Reproduce the records line for line, from the start of the records through the line that contains "Essa característica se", and copy only that stretch.

(Material shown begins)

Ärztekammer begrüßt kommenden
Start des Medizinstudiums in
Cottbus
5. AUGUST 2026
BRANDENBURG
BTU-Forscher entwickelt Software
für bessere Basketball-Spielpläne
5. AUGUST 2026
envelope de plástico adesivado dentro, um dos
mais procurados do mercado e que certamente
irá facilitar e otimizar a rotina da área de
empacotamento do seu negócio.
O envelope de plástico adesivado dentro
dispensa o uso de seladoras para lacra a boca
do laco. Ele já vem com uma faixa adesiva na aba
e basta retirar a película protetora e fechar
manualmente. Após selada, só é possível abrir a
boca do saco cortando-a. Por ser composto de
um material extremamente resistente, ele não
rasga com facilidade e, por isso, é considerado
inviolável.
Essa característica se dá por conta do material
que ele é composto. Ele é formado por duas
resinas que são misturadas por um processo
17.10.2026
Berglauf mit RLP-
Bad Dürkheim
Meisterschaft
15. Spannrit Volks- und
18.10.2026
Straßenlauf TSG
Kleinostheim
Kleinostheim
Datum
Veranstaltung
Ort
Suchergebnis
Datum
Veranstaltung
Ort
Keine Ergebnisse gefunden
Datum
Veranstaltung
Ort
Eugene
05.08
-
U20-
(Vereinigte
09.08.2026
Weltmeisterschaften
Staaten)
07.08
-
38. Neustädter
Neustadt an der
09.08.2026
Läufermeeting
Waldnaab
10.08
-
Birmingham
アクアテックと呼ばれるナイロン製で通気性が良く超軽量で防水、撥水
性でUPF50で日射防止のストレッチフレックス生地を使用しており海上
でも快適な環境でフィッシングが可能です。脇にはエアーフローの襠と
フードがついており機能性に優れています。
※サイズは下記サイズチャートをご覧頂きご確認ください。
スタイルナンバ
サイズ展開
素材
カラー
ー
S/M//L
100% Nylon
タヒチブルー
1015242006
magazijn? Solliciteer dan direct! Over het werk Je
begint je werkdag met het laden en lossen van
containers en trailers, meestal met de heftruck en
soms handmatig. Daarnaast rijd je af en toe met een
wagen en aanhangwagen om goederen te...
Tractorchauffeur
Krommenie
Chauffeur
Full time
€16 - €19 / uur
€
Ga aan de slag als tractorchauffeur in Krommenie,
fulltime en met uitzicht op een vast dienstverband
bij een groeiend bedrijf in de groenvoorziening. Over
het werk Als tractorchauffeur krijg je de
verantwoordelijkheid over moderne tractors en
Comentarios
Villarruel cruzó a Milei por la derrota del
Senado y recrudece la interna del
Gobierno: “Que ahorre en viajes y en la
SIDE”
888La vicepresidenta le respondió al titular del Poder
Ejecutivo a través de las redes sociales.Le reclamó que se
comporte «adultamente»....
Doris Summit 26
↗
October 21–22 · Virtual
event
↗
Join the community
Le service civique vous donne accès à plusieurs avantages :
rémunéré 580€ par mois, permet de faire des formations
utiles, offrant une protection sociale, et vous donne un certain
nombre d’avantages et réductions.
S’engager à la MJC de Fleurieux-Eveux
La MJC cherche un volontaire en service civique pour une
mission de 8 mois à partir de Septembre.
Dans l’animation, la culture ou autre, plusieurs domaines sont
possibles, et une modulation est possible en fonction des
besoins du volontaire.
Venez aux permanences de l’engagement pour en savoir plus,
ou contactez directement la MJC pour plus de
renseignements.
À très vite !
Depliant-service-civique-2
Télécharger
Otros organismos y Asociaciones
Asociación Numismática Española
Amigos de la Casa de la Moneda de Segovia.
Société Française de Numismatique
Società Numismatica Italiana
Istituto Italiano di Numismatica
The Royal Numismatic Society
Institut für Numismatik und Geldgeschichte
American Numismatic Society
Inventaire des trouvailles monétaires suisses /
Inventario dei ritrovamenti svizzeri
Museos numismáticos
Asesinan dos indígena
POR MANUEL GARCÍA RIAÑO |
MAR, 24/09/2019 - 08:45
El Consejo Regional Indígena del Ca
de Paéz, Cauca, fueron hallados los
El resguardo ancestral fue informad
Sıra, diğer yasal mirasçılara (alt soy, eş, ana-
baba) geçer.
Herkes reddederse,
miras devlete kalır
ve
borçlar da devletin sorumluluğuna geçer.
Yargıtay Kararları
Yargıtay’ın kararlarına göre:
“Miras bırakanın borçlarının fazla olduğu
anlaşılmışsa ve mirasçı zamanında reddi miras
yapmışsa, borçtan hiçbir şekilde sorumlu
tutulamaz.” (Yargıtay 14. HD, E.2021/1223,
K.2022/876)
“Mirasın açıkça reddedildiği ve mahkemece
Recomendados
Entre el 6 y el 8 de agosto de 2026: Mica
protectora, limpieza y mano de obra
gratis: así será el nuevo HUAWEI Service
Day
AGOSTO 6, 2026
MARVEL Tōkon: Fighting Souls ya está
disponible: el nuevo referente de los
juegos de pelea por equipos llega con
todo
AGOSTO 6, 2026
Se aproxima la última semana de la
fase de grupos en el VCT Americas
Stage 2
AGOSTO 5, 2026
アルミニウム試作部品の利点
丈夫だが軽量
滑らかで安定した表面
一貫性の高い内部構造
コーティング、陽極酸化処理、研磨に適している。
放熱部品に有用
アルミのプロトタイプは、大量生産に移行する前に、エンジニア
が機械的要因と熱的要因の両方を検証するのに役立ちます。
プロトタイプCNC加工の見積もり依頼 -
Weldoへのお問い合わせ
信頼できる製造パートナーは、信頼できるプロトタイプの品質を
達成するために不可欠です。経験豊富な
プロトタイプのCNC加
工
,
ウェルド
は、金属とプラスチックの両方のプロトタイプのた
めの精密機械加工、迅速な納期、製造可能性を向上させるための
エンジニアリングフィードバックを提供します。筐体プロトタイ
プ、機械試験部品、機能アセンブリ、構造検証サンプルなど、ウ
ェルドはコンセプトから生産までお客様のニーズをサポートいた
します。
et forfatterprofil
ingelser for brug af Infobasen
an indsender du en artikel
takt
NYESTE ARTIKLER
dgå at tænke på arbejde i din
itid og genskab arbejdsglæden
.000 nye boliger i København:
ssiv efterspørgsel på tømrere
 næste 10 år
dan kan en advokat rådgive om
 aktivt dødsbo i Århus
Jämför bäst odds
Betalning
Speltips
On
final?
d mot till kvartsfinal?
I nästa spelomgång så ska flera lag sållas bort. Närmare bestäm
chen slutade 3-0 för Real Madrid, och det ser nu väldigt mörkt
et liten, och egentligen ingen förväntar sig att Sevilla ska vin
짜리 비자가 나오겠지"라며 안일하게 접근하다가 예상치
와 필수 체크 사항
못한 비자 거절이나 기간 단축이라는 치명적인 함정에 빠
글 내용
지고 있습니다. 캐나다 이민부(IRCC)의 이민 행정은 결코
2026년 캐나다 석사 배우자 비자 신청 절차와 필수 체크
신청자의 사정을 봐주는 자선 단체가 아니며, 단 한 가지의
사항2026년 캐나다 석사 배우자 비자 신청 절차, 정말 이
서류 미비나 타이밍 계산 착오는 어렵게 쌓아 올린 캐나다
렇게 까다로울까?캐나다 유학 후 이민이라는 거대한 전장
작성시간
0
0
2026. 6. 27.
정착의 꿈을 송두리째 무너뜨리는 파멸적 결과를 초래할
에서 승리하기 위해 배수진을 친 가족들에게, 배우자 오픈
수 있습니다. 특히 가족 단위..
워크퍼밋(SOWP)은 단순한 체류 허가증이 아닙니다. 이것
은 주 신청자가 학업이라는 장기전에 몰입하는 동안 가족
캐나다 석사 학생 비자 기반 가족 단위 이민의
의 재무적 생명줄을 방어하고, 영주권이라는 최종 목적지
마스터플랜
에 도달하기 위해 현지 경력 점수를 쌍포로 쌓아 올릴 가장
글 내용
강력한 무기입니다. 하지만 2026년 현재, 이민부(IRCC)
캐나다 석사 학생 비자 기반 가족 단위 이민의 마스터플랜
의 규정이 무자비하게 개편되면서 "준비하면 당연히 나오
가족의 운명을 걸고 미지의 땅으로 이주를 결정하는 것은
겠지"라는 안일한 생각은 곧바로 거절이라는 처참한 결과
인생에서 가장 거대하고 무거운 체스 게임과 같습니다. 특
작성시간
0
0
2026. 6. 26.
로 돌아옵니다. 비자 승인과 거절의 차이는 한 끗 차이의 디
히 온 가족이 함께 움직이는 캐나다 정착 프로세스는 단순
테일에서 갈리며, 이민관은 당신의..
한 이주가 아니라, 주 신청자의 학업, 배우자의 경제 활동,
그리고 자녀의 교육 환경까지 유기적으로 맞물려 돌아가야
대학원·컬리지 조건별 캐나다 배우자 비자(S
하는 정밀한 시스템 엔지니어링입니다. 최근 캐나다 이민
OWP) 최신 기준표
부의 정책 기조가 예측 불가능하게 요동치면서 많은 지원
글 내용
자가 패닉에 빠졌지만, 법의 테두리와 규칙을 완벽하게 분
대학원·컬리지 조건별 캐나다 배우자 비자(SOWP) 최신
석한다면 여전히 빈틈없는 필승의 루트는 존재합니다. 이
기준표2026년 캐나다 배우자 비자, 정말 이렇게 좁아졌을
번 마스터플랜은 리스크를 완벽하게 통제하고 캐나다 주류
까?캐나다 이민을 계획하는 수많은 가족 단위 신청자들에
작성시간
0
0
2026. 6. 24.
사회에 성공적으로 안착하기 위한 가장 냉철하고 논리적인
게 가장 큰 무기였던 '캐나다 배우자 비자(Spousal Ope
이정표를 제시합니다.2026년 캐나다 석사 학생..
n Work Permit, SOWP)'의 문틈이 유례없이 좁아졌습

(Material shown ends)

- _Written reply_:
Ärztekammer begrüßt kommenden
Start des Medizinstudiums in
Cottbus
5. AUGUST 2026
BRANDENBURG
BTU-Forscher entwickelt Software
für bessere Basketball-Spielpläne
5. AUGUST 2026
envelope de plástico adesivado dentro, um dos
mais procurados do mercado e que certamente
irá facilitar e otimizar a rotina da área de
empacotamento do seu negócio.
O envelope de plástico adesivado dentro
dispensa o uso de seladoras para lacra a boca
do laco. Ele já vem com uma faixa adesiva na aba
e basta retirar a película protetora e fechar
manualmente. Após selada, só é possível abrir a
boca do saco cortando-a. Por ser composto de
um material extremamente resistente, ele não
rasga com facilidade e, por isso, é considerado
inviolável.
Essa característica se dá por conta do material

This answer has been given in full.